I wanted to verify the quote, so I turned to the Transcripts Editors
transcript (big thanks!) here at DKos (bold mine):
And there's a reason why it had never been done before. Starting with Harry Truman, people had talked about how we were going to make sure that everybody had affordable, quality health care. But through Democratic and Republican Presidents and Congresses, we couldn't get it done. And the reason is it's hard. It's a big chunk of the economy, and a lot of people, even if they don't like what is going on, are always nervous about change. So it was a challenge. But we were able to get it done, in part because of grassroots folks like you that fought so hard to make sure that we were able to deliver on universal health care.
No doubt like many others, I find it strange that Obama is calling the ACA universal health care, especially when the
CBO projections for the next ten years have the numbers bottoming out at 30-31 million uninsured Americans (down from 55-56 million):
Having 30-31 million uninsured Americans doesn't quite sound like universal health care to me, given that the figures for other OECD countries looked like
this in 2011:
But it turns out that researchers don't really have a universal definition of 'universal health care'. The WHO uses a
box model with the three dimensions corresponding to three criteria:
Should be simple enough to get an operational definition, right? Nope!
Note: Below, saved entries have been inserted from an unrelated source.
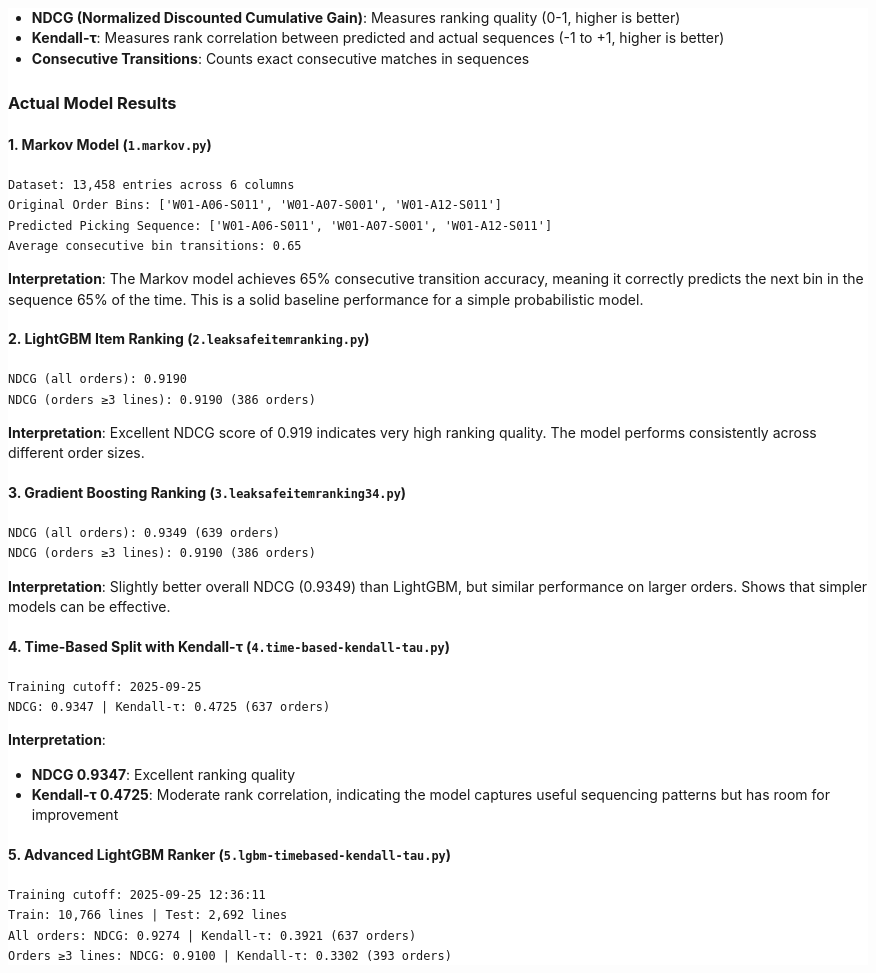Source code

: - **NDCG (Normalized Discounted Cumulative Gain)**: Measures ranking quality (0-1, higher is better)
- **Kendall-τ**: Measures rank correlation between predicted and actual sequences (-1 to +1, higher is better)
- **Consecutive Transitions**: Counts exact consecutive matches in sequences

### Actual Model Results

#### 1. Markov Model (`1.markov.py`)
```
Dataset: 13,458 entries across 6 columns
Original Order Bins: ['W01-A06-S011', 'W01-A07-S001', 'W01-A12-S011']
Predicted Picking Sequence: ['W01-A06-S011', 'W01-A07-S001', 'W01-A12-S011']
Average consecutive bin transitions: 0.65
```

**Interpretation**: The Markov model achieves 65% consecutive transition accuracy, meaning it correctly predicts the next bin in the sequence 65% of the time. This is a solid baseline performance for a simple probabilistic model.

#### 2. LightGBM Item Ranking (`2.leaksafeitemranking.py`)
```
NDCG (all orders): 0.9190
NDCG (orders ≥3 lines): 0.9190 (386 orders)
```

**Interpretation**: Excellent NDCG score of 0.919 indicates very high ranking quality. The model performs consistently across different order sizes.

#### 3. Gradient Boosting Ranking (`3.leaksafeitemranking34.py`)
```
NDCG (all orders): 0.9349 (639 orders)
NDCG (orders ≥3 lines): 0.9190 (386 orders)
```

**Interpretation**: Slightly better overall NDCG (0.9349) than LightGBM, but similar performance on larger orders. Shows that simpler models can be effective.

#### 4. Time-Based Split with Kendall-τ (`4.time-based-kendall-tau.py`)
```
Training cutoff: 2025-09-25
NDCG: 0.9347 | Kendall-τ: 0.4725 (637 orders)
```

**Interpretation**: 
- **NDCG 0.9347**: Excellent ranking quality
- **Kendall-τ 0.4725**: Moderate rank correlation, indicating the model captures useful sequencing patterns but has room for improvement

#### 5. Advanced LightGBM Ranker (`5.lgbm-timebased-kendall-tau.py`)
```
Training cutoff: 2025-09-25 12:36:11
Train: 10,766 lines | Test: 2,692 lines
All orders: NDCG: 0.9274 | Kendall-τ: 0.3921 (637 orders)
Orders ≥3 lines: NDCG: 0.9100 | Kendall-τ: 0.3302 (393 orders)
```

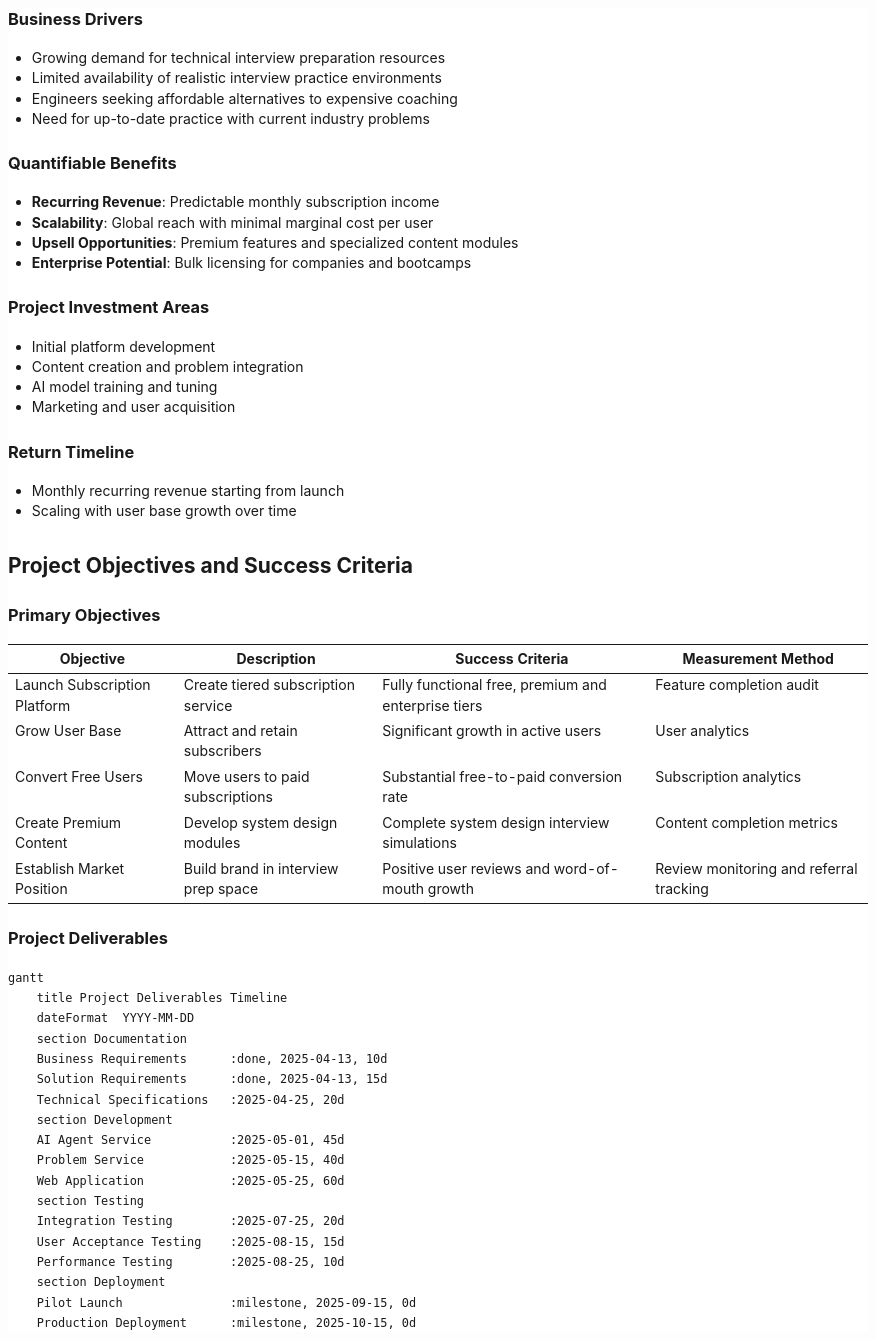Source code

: ### Business Drivers
- Growing demand for technical interview preparation resources
- Limited availability of realistic interview practice environments
- Engineers seeking affordable alternatives to expensive coaching
- Need for up-to-date practice with current industry problems

### Quantifiable Benefits
- **Recurring Revenue**: Predictable monthly subscription income
- **Scalability**: Global reach with minimal marginal cost per user
- **Upsell Opportunities**: Premium features and specialized content modules
- **Enterprise Potential**: Bulk licensing for companies and bootcamps

### Project Investment Areas
- Initial platform development
- Content creation and problem integration
- AI model training and tuning
- Marketing and user acquisition

### Return Timeline
- Monthly recurring revenue starting from launch
- Scaling with user base growth over time

## Project Objectives and Success Criteria

### Primary Objectives

| Objective | Description | Success Criteria | Measurement Method |
|-----------|-------------|------------------|-------------------|
| Launch Subscription Platform | Create tiered subscription service | Fully functional free, premium and enterprise tiers | Feature completion audit |
| Grow User Base | Attract and retain subscribers | Significant growth in active users | User analytics |
| Convert Free Users | Move users to paid subscriptions | Substantial free-to-paid conversion rate | Subscription analytics |
| Create Premium Content | Develop system design modules | Complete system design interview simulations | Content completion metrics |
| Establish Market Position | Build brand in interview prep space | Positive user reviews and word-of-mouth growth | Review monitoring and referral tracking |

### Project Deliverables

```mermaid
gantt
    title Project Deliverables Timeline
    dateFormat  YYYY-MM-DD
    section Documentation
    Business Requirements      :done, 2025-04-13, 10d
    Solution Requirements      :done, 2025-04-13, 15d
    Technical Specifications   :2025-04-25, 20d
    section Development
    AI Agent Service           :2025-05-01, 45d
    Problem Service            :2025-05-15, 40d
    Web Application            :2025-05-25, 60d
    section Testing
    Integration Testing        :2025-07-25, 20d
    User Acceptance Testing    :2025-08-15, 15d
    Performance Testing        :2025-08-25, 10d
    section Deployment
    Pilot Launch               :milestone, 2025-09-15, 0d
    Production Deployment      :milestone, 2025-10-15, 0d
```
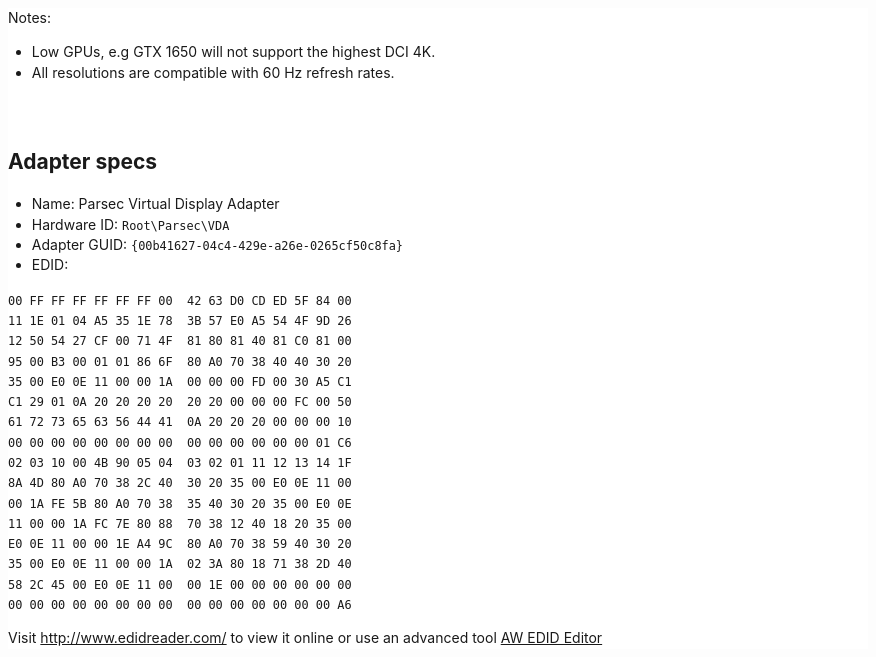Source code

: Notes:
- Low GPUs, e.g GTX 1650 will not support the highest DCI 4K.
- All resolutions are compatible with 60 Hz refresh rates.

<br>

## Adapter specs

- Name: Parsec Virtual Display Adapter
- Hardware ID: `Root\Parsec\VDA`
- Adapter GUID: `{00b41627-04c4-429e-a26e-0265cf50c8fa}`
- EDID:

```
00 FF FF FF FF FF FF 00  42 63 D0 CD ED 5F 84 00
11 1E 01 04 A5 35 1E 78  3B 57 E0 A5 54 4F 9D 26
12 50 54 27 CF 00 71 4F  81 80 81 40 81 C0 81 00
95 00 B3 00 01 01 86 6F  80 A0 70 38 40 40 30 20
35 00 E0 0E 11 00 00 1A  00 00 00 FD 00 30 A5 C1
C1 29 01 0A 20 20 20 20  20 20 00 00 00 FC 00 50
61 72 73 65 63 56 44 41  0A 20 20 20 00 00 00 10
00 00 00 00 00 00 00 00  00 00 00 00 00 00 01 C6
02 03 10 00 4B 90 05 04  03 02 01 11 12 13 14 1F
8A 4D 80 A0 70 38 2C 40  30 20 35 00 E0 0E 11 00
00 1A FE 5B 80 A0 70 38  35 40 30 20 35 00 E0 0E
11 00 00 1A FC 7E 80 88  70 38 12 40 18 20 35 00
E0 0E 11 00 00 1E A4 9C  80 A0 70 38 59 40 30 20
35 00 E0 0E 11 00 00 1A  02 3A 80 18 71 38 2D 40
58 2C 45 00 E0 0E 11 00  00 1E 00 00 00 00 00 00
00 00 00 00 00 00 00 00  00 00 00 00 00 00 00 A6
```

Visit http://www.edidreader.com/ to view it online or use an advanced tool [AW EDID Editor](https://www.analogway.com/apac/products/software-tools/aw-edid-editor/)
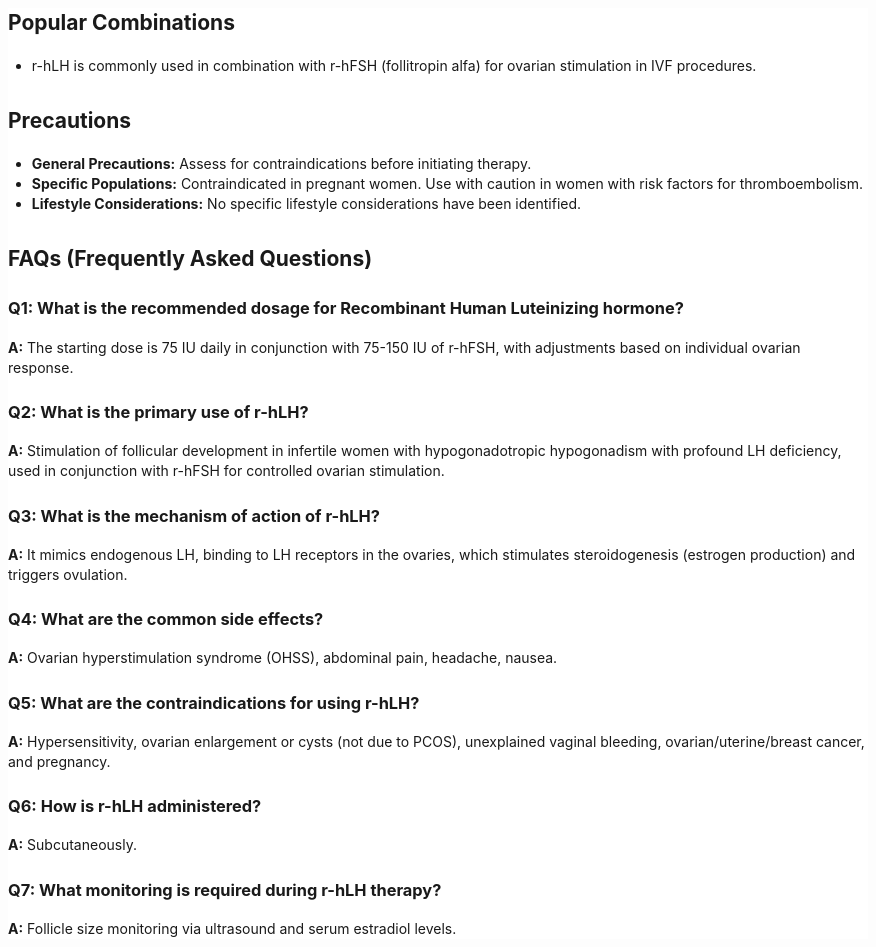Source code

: ## **Popular Combinations**

- r-hLH is commonly used in combination with r-hFSH (follitropin alfa) for ovarian stimulation in IVF procedures.

## **Precautions**

- **General Precautions:** Assess for contraindications before initiating therapy.
- **Specific Populations:** Contraindicated in pregnant women. Use with caution in women with risk factors for thromboembolism.
- **Lifestyle Considerations:** No specific lifestyle considerations have been identified.



## **FAQs (Frequently Asked Questions)**

### **Q1: What is the recommended dosage for Recombinant Human Luteinizing hormone?**

**A:** The starting dose is 75 IU daily in conjunction with 75-150 IU of r-hFSH, with adjustments based on individual ovarian response.


### **Q2: What is the primary use of r-hLH?**

**A:** Stimulation of follicular development in infertile women with hypogonadotropic hypogonadism with profound LH deficiency, used in conjunction with r-hFSH for controlled ovarian stimulation.

### **Q3: What is the mechanism of action of r-hLH?**

**A:** It mimics endogenous LH, binding to LH receptors in the ovaries, which stimulates steroidogenesis (estrogen production) and triggers ovulation.

### **Q4: What are the common side effects?**

**A:** Ovarian hyperstimulation syndrome (OHSS), abdominal pain, headache, nausea.

### **Q5:  What are the contraindications for using r-hLH?**

**A:** Hypersensitivity, ovarian enlargement or cysts (not due to PCOS), unexplained vaginal bleeding, ovarian/uterine/breast cancer, and pregnancy.

### **Q6:  How is r-hLH administered?**

**A:** Subcutaneously.


### **Q7: What monitoring is required during r-hLH therapy?**

**A:** Follicle size monitoring via ultrasound and serum estradiol levels.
The same source concedes:
In European countries with long-established social health protection, this "current pooled funds" box fills almost the entire space. But in none of the high-income countries that are commonly said to have achieved universal coverage is 100% of the population covered for 100% of the services that could be made available and for 100% of the cost, with no waiting lists. Each country fills the box in its own way, trading off services and the costs met from pooled funds.
We don't get any usable metrics for deciding whether a country has universal health care -- no cut-off points on the axes, nada. Even focusing on a single axis -- coverage -- gives us no widespread agreement. In a 2010
paper commissioned by the WHO, titled "The political economy of universal health coverage," researchers settled on a coverage of ">90% of the population having access to skilled birth attendance and insurance coverage" after finding problems in the literature:
One weakness in the literature is that while UHC is frequently invoked by health policy analysts, it is unclear what these analysts actually mean by the term. Definitions can vary widely. In general, authors writing about high-income countries refer to 'Universal Health Care', while low-income countries are referred to as having 'Universal Coverage'. Universal Health Care is currently studied in a non-systematic way, and we have been unable to find any systematic review has thus been conducted to assess the key dimensions, approaches, and classifications with which universal health care coverage is studied.
Further:
Another outstanding challenge is that the definition of UHC is nebulous (argued to be one reason why is it [sic] so widely shared), which makes it difficult to operationalise. There is, for example, no widely available and agreed upon list of countries which do or do not have UHC.
Wikipedia has also settled on the operational definition of ">90% health insurance coverage, and >90% skilled birth attendance," so expect to see an edit to this in the coming years (bold mine):
The United States does not have a universal health care system, however the Patient Protection and Affordable Care Act (PPACA) as amended by the Health Care and Education Reconciliation Act of 2010, seeks to have expanded insurance coverage to legal residents by 2014
So, yeah, Obama delivered on universal health care if the CBO projections pan out -- maybe not in the sense that many would like, maybe even disingenuously, but he's not demonstrably wrong in calling it universal health care.
Moral of the story: It's probably best to drop the term 'universal health care' altogether if what you want is a single-payer system.